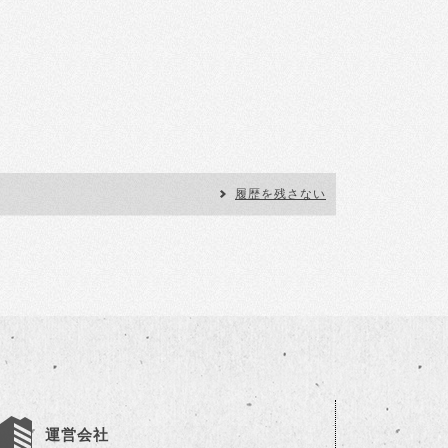
履歴を残さない
運営会社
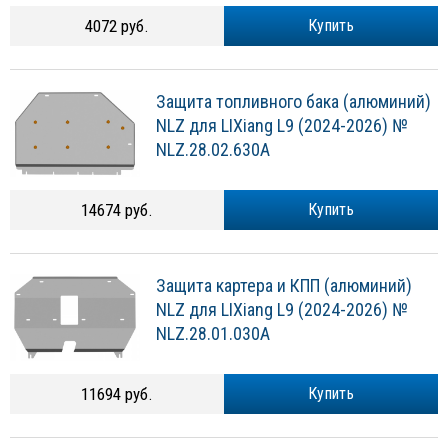
4072 руб.
Купить
Защита топливного бака (алюминий)
NLZ для LIXiang L9 (2024-2026) №
NLZ.28.02.630A
14674 руб.
Купить
Защита картера и КПП (алюминий)
NLZ для LIXiang L9 (2024-2026) №
NLZ.28.01.030A
11694 руб.
Купить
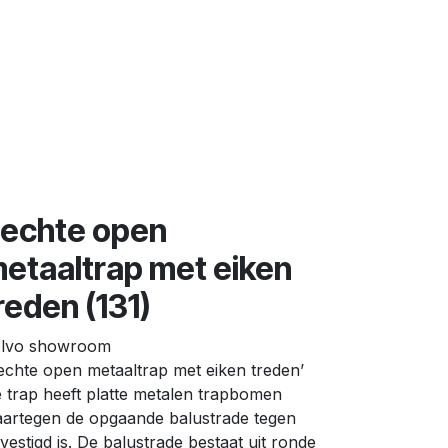
r ons
echte open
etaaltrap met eiken
reden (131)
lvo showroom
echte open metaaltrap met eiken treden’
 trap heeft platte metalen trapbomen
artegen de opgaande balustrade tegen
vestigd is. De balustrade bestaat uit ronde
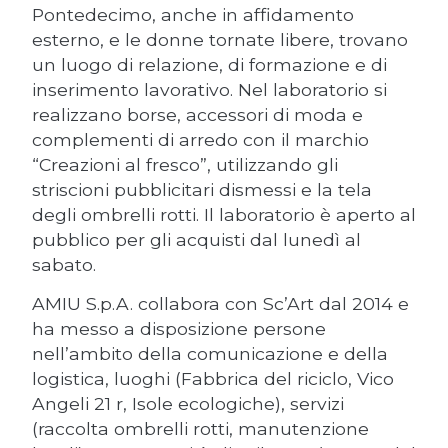
Pontedecimo, anche in affidamento
esterno, e le donne tornate libere, trovano
un luogo di relazione, di formazione e di
inserimento lavorativo. Nel laboratorio si
realizzano borse, accessori di moda e
complementi di arredo con il marchio
“Creazioni al fresco”, utilizzando gli
striscioni pubblicitari dismessi e la tela
degli ombrelli rotti. Il laboratorio è aperto al
pubblico per gli acquisti dal lunedì al
sabato.
AMIU S.p.A. collabora con Sc’Art dal 2014 e
ha messo a disposizione persone
nell’ambito della comunicazione e della
logistica, luoghi (Fabbrica del riciclo, Vico
Angeli 21 r, Isole ecologiche), servizi
(raccolta ombrelli rotti, manutenzione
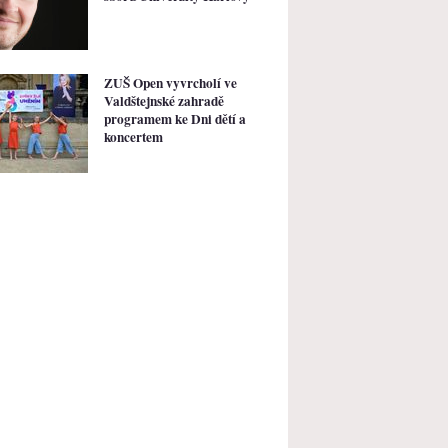
ZUŠ Open vyvrcholí ve
Valdštejnské zahradě
programem ke Dni dětí a
koncertem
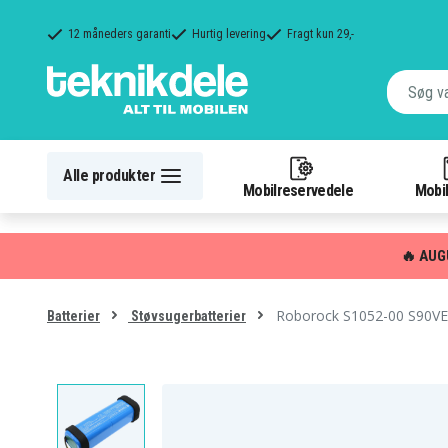
12 måneders garanti
Hurtig levering
Fragt kun 29,-
Alle produkter
Mobilreservedele
Mobil
🔥 AUG
Roborock S1052-00 S90VE
Batterier
Støvsugerbatterier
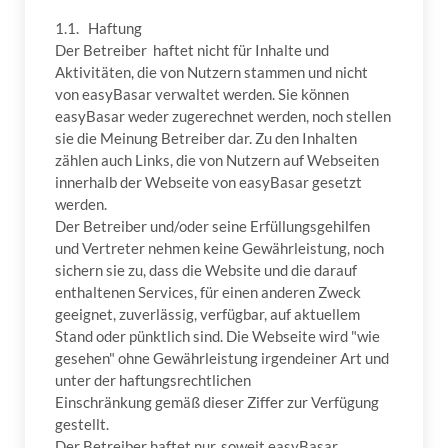
1.1. Haftung
Der Betreiber haftet nicht für Inhalte und
Aktivitäten, die von Nutzern stammen und nicht
von easyBasar verwaltet werden. Sie können
easyBasar weder zugerechnet werden, noch stellen
sie die Meinung Betreiber dar. Zu den Inhalten
zählen auch Links, die von Nutzern auf Webseiten
innerhalb der Webseite von easyBasar gesetzt
werden.
Der Betreiber und/oder seine Erfüllungsgehilfen
und Vertreter nehmen keine Gewährleistung, noch
sichern sie zu, dass die Website und die darauf
enthaltenen Services, für einen anderen Zweck
geeignet, zuverlässig, verfügbar, auf aktuellem
Stand oder pünktlich sind. Die Webseite wird "wie
gesehen" ohne Gewährleistung irgendeiner Art und
unter der haftungsrechtlichen
Einschränkung gemäß dieser Ziffer zur Verfügung
gestellt.
Der Betreiber haftet nur, soweit easyBasar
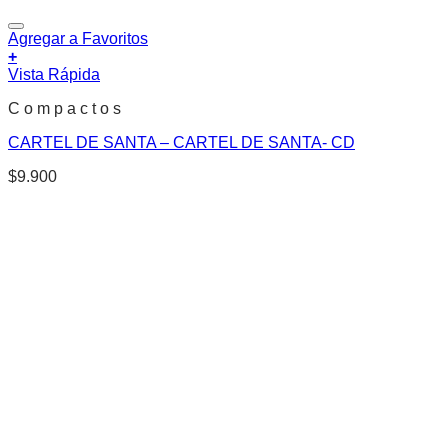
Agregar a Favoritos
+
Vista Rápida
C o m p a c t o s
CARTEL DE SANTA – CARTEL DE SANTA- CD
$
9.900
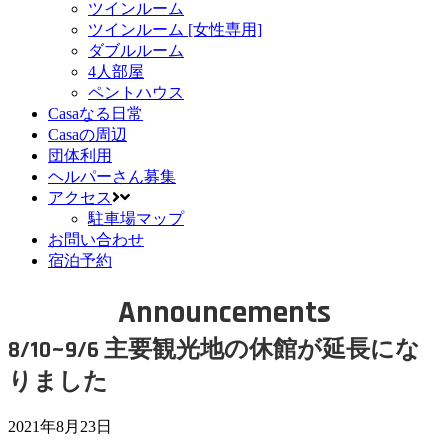
ツインルーム
ツインルーム [女性専用]
ダブルルーム
4人部屋
ペントハウス
Casaなる日常
Casaの周辺
団体利用
ヘルパーさん募集
アクセス
駐車場マップ
お問い合わせ
宿泊予約
Announcements
8/10~9/6 主要観光地の休館が延長にな
りました
2021年8月23日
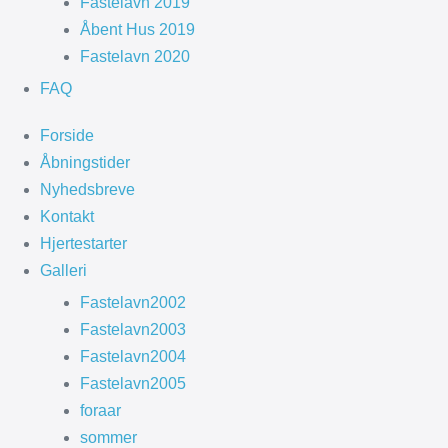
Fastelavn 2019
Åbent Hus 2019
Fastelavn 2020
FAQ
Forside
Åbningstider
Nyhedsbreve
Kontakt
Hjertestarter
Galleri
Fastelavn2002
Fastelavn2003
Fastelavn2004
Fastelavn2005
foraar
sommer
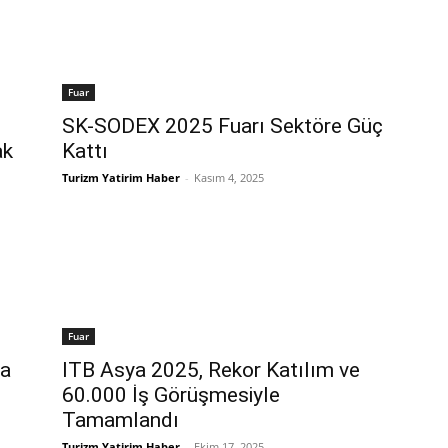
Fuar
SK-SODEX 2025 Fuarı Sektöre Güç
ak
Kattı
Turizm Yatirim Haber
-
Kasım 4, 2025
Fuar
’a
ITB Asya 2025, Rekor Katılım ve
60.000 İş Görüşmesiyle
Tamamlandı
Turizm Yatirim Haber
-
Ekim 17, 2025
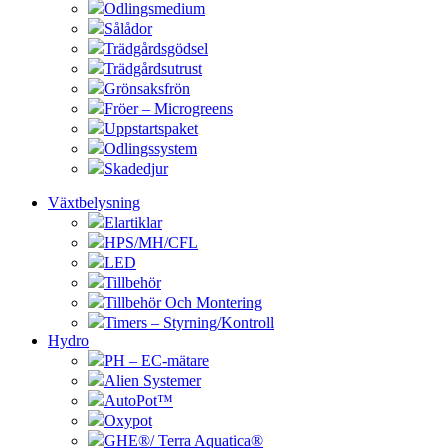
Odlingsmedium
Sålådor
Trädgårdsgödsel
Trädgårdsutrust
Grönsaksfrön
Fröer – Microgreens
Uppstartspaket
Odlingssystem
Skadedjur
Växtbelysning
Elartiklar
HPS/MH/CFL
LED
Tillbehör
Tillbehör Och Montering
Timers – Styrning/Kontroll
Hydro
PH – EC-mätare
Alien Systemer
AutoPot™
Oxypot
GHE®/ Terra Aquatica®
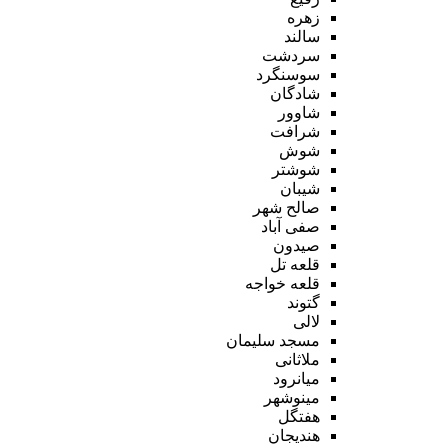
زهره
سالند
سردشت
سوسنگرد
شادگان
شاوور
شرافت
شوش
شوشتر
شیبان
صالح شهر
صفی آباد
صیدون
قلعه تل
قلعه خواجه
گتوند
لالی
مسجد سلیمان
ملاثانی
میانرود
مینوشهر
هفتگل
هندیجان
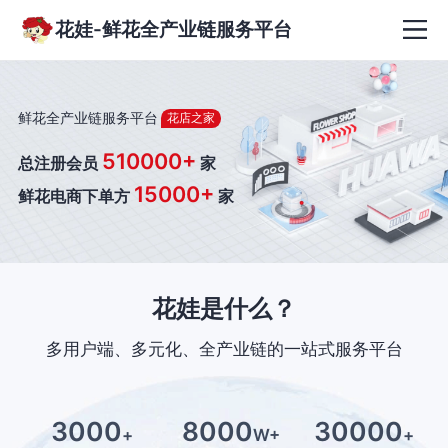
花娃-鲜花全产业链服务平台
鲜花全产业链服务平台
花店之家
510000+
总注册会员
家
15000+
鲜花电商下单方
家
花娃是什么？
多用户端、多元化、全产业链的一站式服务平台
3000
8000
30000
+
W+
+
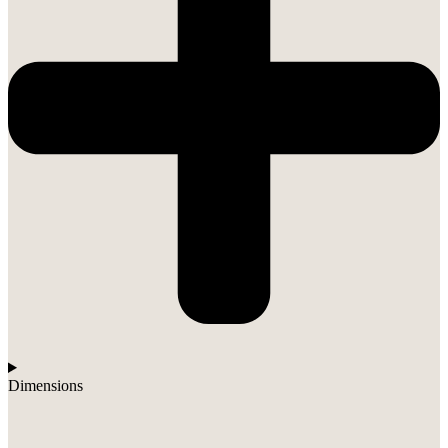
Dimensions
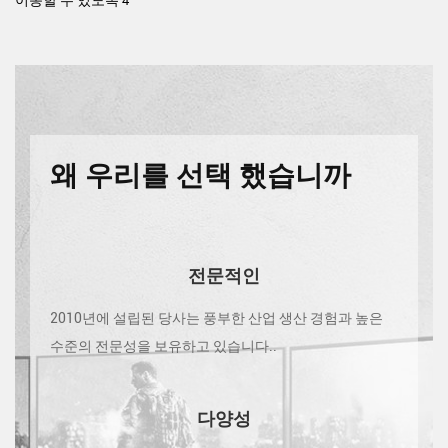
이동할 수 있도록 4
왜 우리를 선택 했습니까
전문적인
2010년에 설립된 당사는 풍부한 산업 생산 경험과 높은
수준의 전문성을 보유하고 있습니다..
다양성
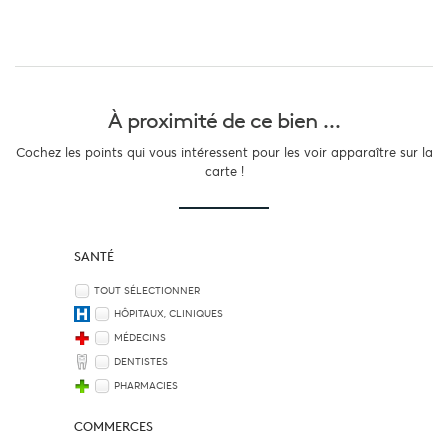
À proximité
de ce bien ...
Cochez les points qui vous intéressent pour les voir apparaître sur la
carte !
SANTÉ
TOUT SÉLECTIONNER
HÔPITAUX, CLINIQUES
MÉDECINS
DENTISTES
PHARMACIES
COMMERCES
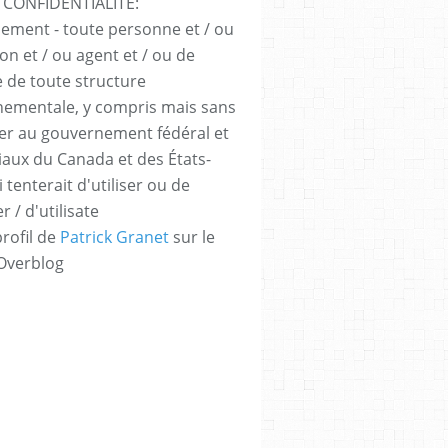
 CONFIDENTIALITÉ:
sement - toute personne et / ou
ion et / ou agent et / ou de
e de toute structure
ementale, y compris mais sans
iter au gouvernement fédéral et
iaux du Canada et des États-
 tenterait d'utiliser ou de
er / d'utilisate
profil de
Patrick Granet
sur le
 Overblog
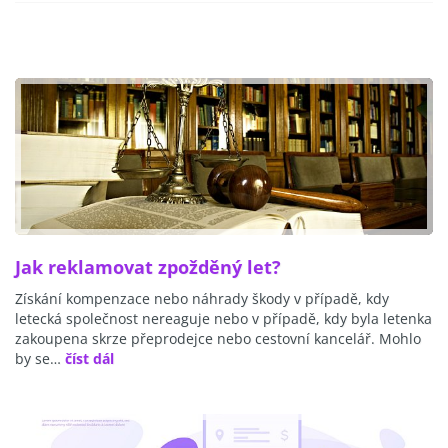
Jak reklamovat zpožděný let?
Získání kompenzace nebo náhrady škody v případě, kdy
letecká společnost nereaguje nebo v případě, kdy byla letenka
zakoupena skrze přeprodejce nebo cestovní kancelář. Mohlo
by se…
číst dál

________________________________________

--- YOUR ASSIGNMENT ---
Copy every entry above exactly as it stands, but leave the pictures out.

--- ANSWER SPACE ---
履歴を残さない
運営会社
4072 руб.
Купить
Защита топливного бака (алюминий)
NLZ для LIXiang L9 (2024-2026) №
NLZ.28.02.630A
14674 руб.
Купить
Защита картера и КПП (алюминий)
NLZ для LIXiang L9 (2024-2026) №
NLZ.28.01.030A
11694 руб.
Купить
r ons
echte open
etaaltrap met eiken
reden (131)
lvo showroom
echte open metaaltrap met eiken treden’
 trap heeft platte metalen trapbomen
artegen de opgaande balustrade tegen
vestigd is. De balustrade bestaat uit ronde
Pontedecimo, anche in affidamento
esterno, e le donne tornate libere, trovano
un luogo di relazione, di formazione e di
inserimento lavorativo. Nel laboratorio si
realizzano borse, accessori di moda e
complementi di arredo con il marchio
“Creazioni al fresco”, utilizzando gli
striscioni pubblicitari dismessi e la tela
degli ombrelli rotti. Il laboratorio è aperto al
pubblico per gli acquisti dal lunedì al
sabato.
AMIU S.p.A. collabora con Sc’Art dal 2014 e
ha messo a disposizione persone
nell’ambito della comunicazione e della
logistica, luoghi (Fabbrica del riciclo, Vico
Angeli 21 r, Isole ecologiche), servizi
(raccolta ombrelli rotti, manutenzione
ZUŠ Open vyvrcholí ve
Valdštejnské zahradě
programem ke Dni dětí a
koncertem
12 måneders garanti
Hurtig levering
Fragt kun 29,-
Alle produkter
Mobilreservedele
Mobil
🔥 AUG
Roborock S1052-00 S90VE
Batterier
Støvsugerbatterier
1.1. Haftung
Der Betreiber haftet nicht für Inhalte und
Aktivitäten, die von Nutzern stammen und nicht
von easyBasar verwaltet werden. Sie können
easyBasar weder zugerechnet werden, noch stellen
sie die Meinung Betreiber dar. Zu den Inhalten
zählen auch Links, die von Nutzern auf Webseiten
innerhalb der Webseite von easyBasar gesetzt
werden.
Der Betreiber und/oder seine Erfüllungsgehilfen
und Vertreter nehmen keine Gewährleistung, noch
sichern sie zu, dass die Website und die darauf
enthaltenen Services, für einen anderen Zweck
geeignet, zuverlässig, verfügbar, auf aktuellem
Stand oder pünktlich sind. Die Webseite wird "wie
gesehen" ohne Gewährleistung irgendeiner Art und
unter der haftungsrechtlichen
Einschränkung gemäß dieser Ziffer zur Verfügung
gestellt.
Der Betreiber haftet nur, soweit easyBasar
Agregar a Favoritos
+
Vista Rápida
C o m p a c t o s
CARTEL DE SANTA – CARTEL DE SANTA- CD
$
9.900
ツインルーム
ツインルーム [女性専用]
ダブルルーム
4人部屋
ペントハウス
Casaなる日常
Casaの周辺
団体利用
ヘルパーさん募集
アクセス
駐車場マップ
お問い合わせ
宿泊予約
Announcements
8/10~9/6 主要観光地の休館が延長にな
りました
2021年8月23日
Fastelavn 2019
Åbent Hus 2019
Fastelavn 2020
FAQ
Forside
Åbningstider
Nyhedsbreve
Kontakt
Hjertestarter
Galleri
Fastelavn2002
Fastelavn2003
Fastelavn2004
Fastelavn2005
foraar
sommer
Fuar
SK-SODEX 2025 Fuarı Sektöre Güç
ak
Kattı
Turizm Yatirim Haber
-
Kasım 4, 2025
Fuar
’a
ITB Asya 2025, Rekor Katılım ve
60.000 İş Görüşmesiyle
Tamamlandı
Turizm Yatirim Haber
-
Ekim 17, 2025
Odlingsmedium
Sålådor
Trädgårdsgödsel
Trädgårdsutrust
Grönsaksfrön
Fröer – Microgreens
Uppstartspaket
Odlingssystem
Skadedjur
Växtbelysning
Elartiklar
HPS/MH/CFL
LED
Tillbehör
Tillbehör Och Montering
Timers – Styrning/Kontroll
Hydro
PH – EC-mätare
Alien Systemer
AutoPot™
Oxypot
GHE®/ Terra Aquatica®
زهره
سالند
سردشت
سوسنگرد
شادگان
شاوور
شرافت
شوش
شوشتر
شیبان
صالح شهر
صفی آباد
صیدون
قلعه تل
قلعه خواجه
گتوند
لالی
مسجد سلیمان
ملاثانی
میانرود
مینوشهر
هفتگل
هندیجان
花娃-鲜花全产业链服务平台
鲜花全产业链服务平台
花店之家
510000+
总注册会员
家
15000+
鲜花电商下单方
家
花娃是什么？
多用户端、多元化、全产业链的一站式服务平台
3000
8000
30000
+
W+
+
Dimensions
이동할 수 있도록 4
왜 우리를 선택 했습니까
전문적인
2010년에 설립된 당사는 풍부한 산업 생산 경험과 높은
수준의 전문성을 보유하고 있습니다..
다양성
À proximité
de ce bien ...
Cochez les points qui vous intéressent pour les voir apparaître sur la
carte !
SANTÉ
TOUT SÉLECTIONNER
HÔPITAUX, CLINIQUES
MÉDECINS
DENTISTES
PHARMACIES
COMMERCES
 CONFIDENTIALITÉ:
sement - toute personne et / ou
ion et / ou agent et / ou de
e de toute structure
ementale, y compris mais sans
iter au gouvernement fédéral et
iaux du Canada et des États-
 tenterait d'utiliser ou de
er / d'utilisate
profil de
Patrick Granet
sur le
 Overblog
Jak reklamovat zpožděný let?
Získání kompenzace nebo náhrady škody v případě, kdy
letecká společnost nereaguje nebo v případě, kdy byla letenka
zakoupena skrze přeprodejce nebo cestovní kancelář. Mohlo
by se…
číst dál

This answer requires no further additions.